I've created a couple of wallpapers of the beautiful Nismo R34 GT-R Z-Tune. Here they are:


















Steve.


----------



## skymania (May 28, 2004)

Nice work! :smokin:


----------



## Typhoon (Oct 7, 2002)

That is an amazing car....


----------



## IanH (Nov 23, 2002)

Amazing how similar it looks to Cems old car (Nitos new one, lucky git ).

Should have copyrighted it mate


----------



## xsvoid (Sep 15, 2002)

*Anyone know the name of those blacnk Nismo alloys*

and where I can get them ??

Cheers,

Umar.


----------



## xsvoid (Sep 15, 2002)

*ignore that last comment*

found out they are LM GT4 GT500 Model Black Color 18 x 9.5J .

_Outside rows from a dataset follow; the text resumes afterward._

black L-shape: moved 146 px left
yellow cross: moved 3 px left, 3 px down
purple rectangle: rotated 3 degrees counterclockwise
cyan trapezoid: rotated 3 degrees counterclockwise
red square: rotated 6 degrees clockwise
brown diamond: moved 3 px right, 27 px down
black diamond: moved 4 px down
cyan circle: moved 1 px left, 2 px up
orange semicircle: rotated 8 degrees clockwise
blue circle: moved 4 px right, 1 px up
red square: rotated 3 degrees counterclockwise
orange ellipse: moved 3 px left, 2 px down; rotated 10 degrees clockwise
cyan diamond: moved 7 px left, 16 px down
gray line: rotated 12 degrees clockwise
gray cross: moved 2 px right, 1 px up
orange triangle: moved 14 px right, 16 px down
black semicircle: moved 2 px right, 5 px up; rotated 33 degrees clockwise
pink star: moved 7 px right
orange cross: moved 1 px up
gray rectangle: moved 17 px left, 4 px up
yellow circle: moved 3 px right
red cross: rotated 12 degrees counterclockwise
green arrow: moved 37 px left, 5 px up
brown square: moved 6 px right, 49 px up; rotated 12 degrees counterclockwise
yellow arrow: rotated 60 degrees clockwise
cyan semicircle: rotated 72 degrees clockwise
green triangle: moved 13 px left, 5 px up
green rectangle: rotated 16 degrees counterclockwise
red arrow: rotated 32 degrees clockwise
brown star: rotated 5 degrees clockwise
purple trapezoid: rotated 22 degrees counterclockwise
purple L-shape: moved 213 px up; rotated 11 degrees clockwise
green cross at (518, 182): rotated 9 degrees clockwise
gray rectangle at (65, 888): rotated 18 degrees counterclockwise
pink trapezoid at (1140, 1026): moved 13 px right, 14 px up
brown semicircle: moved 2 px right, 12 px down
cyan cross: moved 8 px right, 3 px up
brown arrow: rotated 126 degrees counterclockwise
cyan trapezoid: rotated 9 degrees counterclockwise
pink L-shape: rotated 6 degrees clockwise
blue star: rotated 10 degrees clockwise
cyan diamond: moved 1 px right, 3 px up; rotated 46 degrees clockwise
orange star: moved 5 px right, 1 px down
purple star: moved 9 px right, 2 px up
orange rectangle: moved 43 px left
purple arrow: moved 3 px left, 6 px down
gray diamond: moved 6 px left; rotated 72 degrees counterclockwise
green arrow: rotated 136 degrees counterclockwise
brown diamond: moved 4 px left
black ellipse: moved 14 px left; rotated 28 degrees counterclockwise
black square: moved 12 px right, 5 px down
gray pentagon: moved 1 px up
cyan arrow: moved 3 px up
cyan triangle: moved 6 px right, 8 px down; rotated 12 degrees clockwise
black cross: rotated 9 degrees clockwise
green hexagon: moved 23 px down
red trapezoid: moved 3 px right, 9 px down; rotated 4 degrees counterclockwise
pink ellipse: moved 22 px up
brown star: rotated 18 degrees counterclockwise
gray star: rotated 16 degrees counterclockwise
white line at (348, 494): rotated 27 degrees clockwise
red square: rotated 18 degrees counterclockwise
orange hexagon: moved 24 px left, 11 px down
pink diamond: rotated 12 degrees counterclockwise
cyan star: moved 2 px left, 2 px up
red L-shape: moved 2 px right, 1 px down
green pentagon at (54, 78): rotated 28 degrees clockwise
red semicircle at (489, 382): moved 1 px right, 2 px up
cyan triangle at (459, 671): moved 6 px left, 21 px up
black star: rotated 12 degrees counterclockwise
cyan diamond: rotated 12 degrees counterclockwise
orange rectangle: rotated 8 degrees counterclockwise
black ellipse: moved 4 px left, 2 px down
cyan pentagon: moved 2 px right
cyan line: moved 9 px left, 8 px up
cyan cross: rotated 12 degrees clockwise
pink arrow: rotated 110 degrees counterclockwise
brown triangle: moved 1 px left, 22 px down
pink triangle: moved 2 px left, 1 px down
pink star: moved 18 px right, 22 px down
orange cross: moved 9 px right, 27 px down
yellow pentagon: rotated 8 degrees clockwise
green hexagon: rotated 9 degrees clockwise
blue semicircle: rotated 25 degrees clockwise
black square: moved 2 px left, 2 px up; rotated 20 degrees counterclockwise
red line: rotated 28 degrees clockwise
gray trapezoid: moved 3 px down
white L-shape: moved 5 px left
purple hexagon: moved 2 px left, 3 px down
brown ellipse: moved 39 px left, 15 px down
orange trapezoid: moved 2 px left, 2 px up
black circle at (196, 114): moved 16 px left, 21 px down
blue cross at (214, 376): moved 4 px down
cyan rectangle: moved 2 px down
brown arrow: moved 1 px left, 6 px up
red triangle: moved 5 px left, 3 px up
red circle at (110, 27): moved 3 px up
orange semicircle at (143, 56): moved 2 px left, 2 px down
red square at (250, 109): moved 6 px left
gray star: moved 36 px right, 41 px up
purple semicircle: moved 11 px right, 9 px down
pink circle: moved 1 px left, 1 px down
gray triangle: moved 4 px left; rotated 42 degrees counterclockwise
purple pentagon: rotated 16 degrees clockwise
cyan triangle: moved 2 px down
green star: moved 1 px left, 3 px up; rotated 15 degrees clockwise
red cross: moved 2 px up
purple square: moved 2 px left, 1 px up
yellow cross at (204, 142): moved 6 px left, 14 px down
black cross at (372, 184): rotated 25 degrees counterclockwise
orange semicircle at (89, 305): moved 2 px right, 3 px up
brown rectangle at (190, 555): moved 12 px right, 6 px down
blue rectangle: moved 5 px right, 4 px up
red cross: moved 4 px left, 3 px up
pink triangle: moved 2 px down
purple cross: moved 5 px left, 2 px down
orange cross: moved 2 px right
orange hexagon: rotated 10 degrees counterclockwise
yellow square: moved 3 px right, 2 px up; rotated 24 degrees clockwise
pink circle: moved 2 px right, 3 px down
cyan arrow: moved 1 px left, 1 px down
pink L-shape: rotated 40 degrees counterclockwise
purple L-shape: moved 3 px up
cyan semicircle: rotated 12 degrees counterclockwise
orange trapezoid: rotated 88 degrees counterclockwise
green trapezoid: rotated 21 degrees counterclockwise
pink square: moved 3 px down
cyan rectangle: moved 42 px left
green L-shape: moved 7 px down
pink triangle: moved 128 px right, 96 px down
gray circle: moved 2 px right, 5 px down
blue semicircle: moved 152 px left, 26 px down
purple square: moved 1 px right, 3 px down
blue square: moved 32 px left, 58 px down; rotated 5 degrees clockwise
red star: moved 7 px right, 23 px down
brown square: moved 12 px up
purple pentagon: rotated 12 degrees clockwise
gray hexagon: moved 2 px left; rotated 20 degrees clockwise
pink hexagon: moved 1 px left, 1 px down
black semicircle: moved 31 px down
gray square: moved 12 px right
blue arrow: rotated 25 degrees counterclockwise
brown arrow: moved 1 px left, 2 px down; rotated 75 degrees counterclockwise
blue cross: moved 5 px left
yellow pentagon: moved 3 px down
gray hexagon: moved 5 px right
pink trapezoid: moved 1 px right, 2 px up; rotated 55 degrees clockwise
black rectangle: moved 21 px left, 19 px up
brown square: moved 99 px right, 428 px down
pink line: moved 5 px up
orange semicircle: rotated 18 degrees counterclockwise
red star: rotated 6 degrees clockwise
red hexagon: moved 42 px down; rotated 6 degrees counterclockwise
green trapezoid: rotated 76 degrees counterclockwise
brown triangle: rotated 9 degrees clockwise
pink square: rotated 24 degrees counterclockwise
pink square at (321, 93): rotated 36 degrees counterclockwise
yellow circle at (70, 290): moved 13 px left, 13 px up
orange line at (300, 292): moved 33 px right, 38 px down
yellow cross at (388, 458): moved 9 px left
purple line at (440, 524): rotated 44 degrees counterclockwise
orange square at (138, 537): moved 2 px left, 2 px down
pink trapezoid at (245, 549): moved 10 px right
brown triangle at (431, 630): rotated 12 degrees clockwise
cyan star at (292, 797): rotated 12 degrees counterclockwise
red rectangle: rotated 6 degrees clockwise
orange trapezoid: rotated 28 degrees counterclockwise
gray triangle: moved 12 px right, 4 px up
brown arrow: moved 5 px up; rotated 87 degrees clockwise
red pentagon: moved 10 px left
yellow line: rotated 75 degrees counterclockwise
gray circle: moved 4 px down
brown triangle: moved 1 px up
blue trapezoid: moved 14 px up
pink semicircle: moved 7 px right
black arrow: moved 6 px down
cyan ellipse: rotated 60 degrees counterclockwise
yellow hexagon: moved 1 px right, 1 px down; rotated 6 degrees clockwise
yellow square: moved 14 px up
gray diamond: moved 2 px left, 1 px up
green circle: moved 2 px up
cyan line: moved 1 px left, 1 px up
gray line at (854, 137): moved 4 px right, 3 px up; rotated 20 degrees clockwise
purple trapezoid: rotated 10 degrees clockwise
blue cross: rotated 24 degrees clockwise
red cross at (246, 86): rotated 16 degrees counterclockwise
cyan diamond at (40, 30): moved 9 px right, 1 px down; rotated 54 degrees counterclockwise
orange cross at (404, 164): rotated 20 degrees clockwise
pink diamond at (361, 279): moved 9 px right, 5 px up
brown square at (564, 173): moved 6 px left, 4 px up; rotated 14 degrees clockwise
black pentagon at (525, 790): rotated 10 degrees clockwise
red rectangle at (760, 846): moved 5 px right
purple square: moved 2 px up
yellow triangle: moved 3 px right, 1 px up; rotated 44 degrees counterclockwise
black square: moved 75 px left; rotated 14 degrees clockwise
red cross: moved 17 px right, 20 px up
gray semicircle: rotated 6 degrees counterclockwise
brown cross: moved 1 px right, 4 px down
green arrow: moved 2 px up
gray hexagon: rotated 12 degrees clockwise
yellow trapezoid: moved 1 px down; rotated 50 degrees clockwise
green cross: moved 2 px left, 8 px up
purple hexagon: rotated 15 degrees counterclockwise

helps if I actually read the spec sheet.


----------



## umr4n (Aug 26, 2004)

thats madd


----------



## Toby Broom (Aug 25, 2003)

The black Nismo Alloys were made in ~2001 they only made 200 sets and you can't get them anymore unless you buy a Z-Tune


----------



## psd1 (May 15, 2004)

Toby Broom said:


> The black Nismo Alloys were made in ~2001 they only made 200 sets and you can't get them anymore unless you buy a Z-Tune


But you can still get the TE 37 Ray's wheel right? Then find 4 Nismo stickers...!!!


----------



## xsvoid (Sep 15, 2002)

LOL !!



psd1 said:


> But you can still get the TE 37 Ray's wheel right? Then find 4 Nismo stickers...!!!


----------



## Toby Broom (Aug 25, 2003)

Well you could buy some GT4's get them painted in black and buy the stickers. Or you could do what I did buy a 2nd hand set.

BTW the stickers are ~£65


----------



## stew-s (Sep 16, 2004)

if that car was a woman,id want to marry it....or something like that.


----------



## kj_mini (Jan 22, 2005)

that car is beautiful. wonder if they'd part exchange my car and house, BMX, PS2 and a few DVDs.

:'(


----------



## GTRalex (Jan 21, 2005)

I WANT ONE!!!!!!!!!!!!!!!  

IF I ONE THE LOTTERY first thing i would do is order one of them  

alex


----------



## stew-s (Sep 16, 2004)

GTRalex said:


> I WANT ONE!!!!!!!!!!!!!!!
> 
> IF I ONE THE LOTTERY first thing i would do is order one of them
> 
> alex


i almost had 6 numbers last night. got 5...but on two lines. and the 6th number was one out.


----------



## GTRalex (Jan 21, 2005)

OH KNOW MATE I FEEL FOR YA   

WOULD YOU DO THE SAME AS ME AND GET ONE OF THOSE :smokin: 

ALEX


----------